Sul piano pratico, tale statuizione rende ancora più stringente l’applicazione dell’art. 360 bis, n. 1, c.p.c., imponendo al ricorrente, anche in presenza di un unico precedente di legittimità cui si sia conformata la sentenza impugnata, di richiamare tale precedente e le argomentazioni su cui esso si fonda (in tal senso Cass., 2 agosto 2017, n. 19190) e di sviluppare critiche tali da stimolare un ripensamento della Corte, senza che possano ritenersi sufficienti la mera dichiarazione di porsi in contrasto con la giurisprudenza di legittimità o il richiamo a tesi che la Cassazione aveva già in precedenza esaminato e rigettato. In mancanza di tali adempimenti, il ricorso sarà dichiarato inammissibile, in virtù di quanto statuito dalle Sezioni Unite richiamate dall’ordinanza in commento (Cass., sez. un., 21 marzo 2017, n. 7155, in Foro it., 2017, I, 1177, con nota di G. Costantino).
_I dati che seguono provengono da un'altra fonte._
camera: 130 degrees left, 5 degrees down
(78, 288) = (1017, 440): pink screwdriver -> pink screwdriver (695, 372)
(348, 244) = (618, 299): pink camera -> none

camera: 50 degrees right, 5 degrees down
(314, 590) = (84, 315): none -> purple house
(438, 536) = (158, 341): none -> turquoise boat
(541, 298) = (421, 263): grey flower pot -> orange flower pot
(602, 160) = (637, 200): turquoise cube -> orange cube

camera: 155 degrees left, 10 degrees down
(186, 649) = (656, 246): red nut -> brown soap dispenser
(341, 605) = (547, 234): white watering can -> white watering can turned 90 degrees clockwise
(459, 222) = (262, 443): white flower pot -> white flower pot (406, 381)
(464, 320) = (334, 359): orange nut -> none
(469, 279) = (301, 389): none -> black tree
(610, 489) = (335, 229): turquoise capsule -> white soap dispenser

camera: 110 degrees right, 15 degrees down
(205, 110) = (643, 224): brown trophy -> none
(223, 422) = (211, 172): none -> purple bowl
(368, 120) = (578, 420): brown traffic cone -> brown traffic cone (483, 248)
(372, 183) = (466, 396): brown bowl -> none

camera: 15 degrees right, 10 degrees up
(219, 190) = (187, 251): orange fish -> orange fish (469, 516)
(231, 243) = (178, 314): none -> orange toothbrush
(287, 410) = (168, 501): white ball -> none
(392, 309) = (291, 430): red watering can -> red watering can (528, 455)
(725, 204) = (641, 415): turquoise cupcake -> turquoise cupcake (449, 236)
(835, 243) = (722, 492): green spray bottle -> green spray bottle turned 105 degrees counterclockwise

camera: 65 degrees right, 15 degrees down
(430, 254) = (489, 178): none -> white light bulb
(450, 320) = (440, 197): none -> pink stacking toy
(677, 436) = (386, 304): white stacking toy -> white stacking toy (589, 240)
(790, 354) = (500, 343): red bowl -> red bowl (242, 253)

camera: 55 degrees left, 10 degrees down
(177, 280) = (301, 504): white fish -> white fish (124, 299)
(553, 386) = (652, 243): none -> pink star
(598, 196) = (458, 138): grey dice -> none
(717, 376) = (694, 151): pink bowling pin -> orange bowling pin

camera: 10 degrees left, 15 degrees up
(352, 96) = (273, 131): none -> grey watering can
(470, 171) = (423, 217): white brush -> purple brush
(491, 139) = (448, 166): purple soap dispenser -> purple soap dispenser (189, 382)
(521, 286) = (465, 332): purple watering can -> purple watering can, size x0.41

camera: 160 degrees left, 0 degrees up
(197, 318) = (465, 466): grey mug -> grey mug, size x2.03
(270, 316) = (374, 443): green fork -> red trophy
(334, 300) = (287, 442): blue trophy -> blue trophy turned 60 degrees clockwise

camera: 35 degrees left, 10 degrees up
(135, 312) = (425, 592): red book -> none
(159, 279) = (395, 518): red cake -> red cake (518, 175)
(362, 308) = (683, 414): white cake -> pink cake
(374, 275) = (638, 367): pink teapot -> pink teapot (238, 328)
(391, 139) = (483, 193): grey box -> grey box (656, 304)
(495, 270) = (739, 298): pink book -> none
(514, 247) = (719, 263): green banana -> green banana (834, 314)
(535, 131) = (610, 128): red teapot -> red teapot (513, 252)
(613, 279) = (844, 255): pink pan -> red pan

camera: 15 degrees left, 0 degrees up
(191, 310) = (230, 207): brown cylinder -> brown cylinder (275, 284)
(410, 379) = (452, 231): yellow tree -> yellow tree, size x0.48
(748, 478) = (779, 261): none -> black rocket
Sul piano sistematico, l’ordinanza si inserisce nel novero di quelle pronunce con cui, negli ultimi anni, la Suprema Corte, esaltando la funzione nomofilattica istituzionalmente riconosciutale, ha cercato di rendere più pregnante il valore del precedente. Si è infatti affermato che, sebbene all’interno del nostro sistema processuale non esista una norma che imponga la regola dello stare decisis, quest’ultima costituisce tuttavia un valore o, comunque, una direttiva di tendenza immanente all’ordinamento, in base alla quale non ci si può discostare da una interpretazione del giudice di legittimità, senza delle forti ed apprezzabili ragioni giustificative (Cass., sez. un., 31 luglio 2012, n. 13620). Anzi, secondo la Suprema Corte, benché nel nostro ordinamento valga il principio secondo cui il precedente ha un’efficacia meramente persuasiva, negli ultimi anni l’importanza del precedente è stata a tal punto valorizzata a livello legislativo che proprio il recepimento, seppur in forma attenuata, del principio dello stare decisis costituisce l’idea ispiratrice dell’art. 360 bis, n. 1, c.p.c. (Cass., 26 luglio 2016, n. 15513). Ed è di tutta evidenza che la rilevanza di tale principio viene ulteriormente esaltata dall’idea secondo cui anche un solo precedente di legittimità è idoneo ad integrare la giurisprudenza della Cassazione, in maniera non dissimile da quanto avviene negli ordinamenti di common law in cui a contare è il capostipite, e cioè il precedente singolo ed autorevole. Tale lettura, tuttavia, non può che suscitare perplessità in un ordinamento come il nostro in cui, a Costituzione invariata, non avendo il precedente valore vincolante, a contare dovrebbe piuttosto essere quell’opera di diffusione e di costante adeguamento giurisprudenziale che è alla base del cd. diritto vivente (in tal senso, si veda R. Tiscini, Sub. art. 360-bis c.p.c., in Commentario del codice di procedura civile, a cura di L.P. Comoglio, C. Consolo, B. Sassani, R. Vaccarella, IV, Torino, 2013, 626 ss.).